• QUESTIONS ON THE MATERIAL
(1) Transcribe the passage of the abstract on dimethyl fumarate that opens with the words containing "TRIAL REGISTRATION" and closes with "following URL: https://clinicaltrials.gov/ct2/show/NCT01838668.".
(2) Name every country where patients were enrolled in the study reported in the abstract on dimethyl fumarate.

• SOURCE TEXT
----------------
BMC Neurol. 2019 Jan 07; 19(1):5.BN

Abstract

BACKGROUND

Delayed-release dimethyl fumarate (DMF) has demonstrated efficacy and a favorable benefit-risk profile in phase 2 and 3 studies that enrolled predominantly white patients with relapsing-remitting multiple sclerosis (RRMS). In this study (APEX, Part I), we evaluated the efficacy/safety outcomes of DMF in a predominantly East Asian population of patients with RRMS.

METHODS

In this 24-week, randomized, double-blind, placebo-controlled phase 3 study, 225 patients, 142 of which were East Asian (63.4%), were enrolled: Japan (n = 114), South Korea (n = 20), Taiwan (n = 8), the Czech Republic (n = 42), and Poland (n = 40). Key exclusion criteria included diagnosis of neuromyelitis optica spectrum disorder. Stratified by country, patients were randomized 1:1 to receive DMF 240 mg twice daily or placebo. Clinical assessments, including neurological examination and EDSS scoring, were conducted at baseline and at weeks 12 and 24.

RESULTS

A total of 213 patients (95.1%) completed the study. From weeks 12 - 24, the total number of new gadolinium-enhancing (Gd+) lesions was reduced by 84% (p < 0.0001) in DMF compared with placebo. For the secondary endpoint, from baseline to week 24, the total number of new Gd+ lesions was reduced by 75% and the mean number of new/newly enlarging T2 hyperintense lesions was reduced by 63% (both p < 0.0001). Flushing and flushing-related symptoms, and gastrointestinal events were adverse events related to DMF treatment. Efficacy and safety results in the Japanese subgroup and the East Asian subgroup (which included patients from Japan, Taiwan, and South Korea) were consistent with the overall study population.

CONCLUSION

The strong efficacy and favorable benefit-risk profile of DMF extends to Japanese, and more broadly, East Asian patients with RRMS.

TRIAL REGISTRATION

This trial is registered on ClinicalTrials.gov (identifier: NCT01838668), April 20, 2013 (retrospectively registered). The registration can be found at the following URL: https://clinicaltrials.gov/ct2/show/NCT01838668.
----------------
• DATA SHOWN
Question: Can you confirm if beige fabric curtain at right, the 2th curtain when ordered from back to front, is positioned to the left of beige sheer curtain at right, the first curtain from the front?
----------------
• TASK ANSWERS
(1)
TRIAL REGISTRATION

This trial is registered on ClinicalTrials.gov (identifier: NCT01838668), April 20, 2013 (retrospectively registered). The registration can be found at the following URL: https://clinicaltrials.gov/ct2/show/NCT01838668.

(2)
Japan
South Korea
Taiwan
the Czech Republic
Poland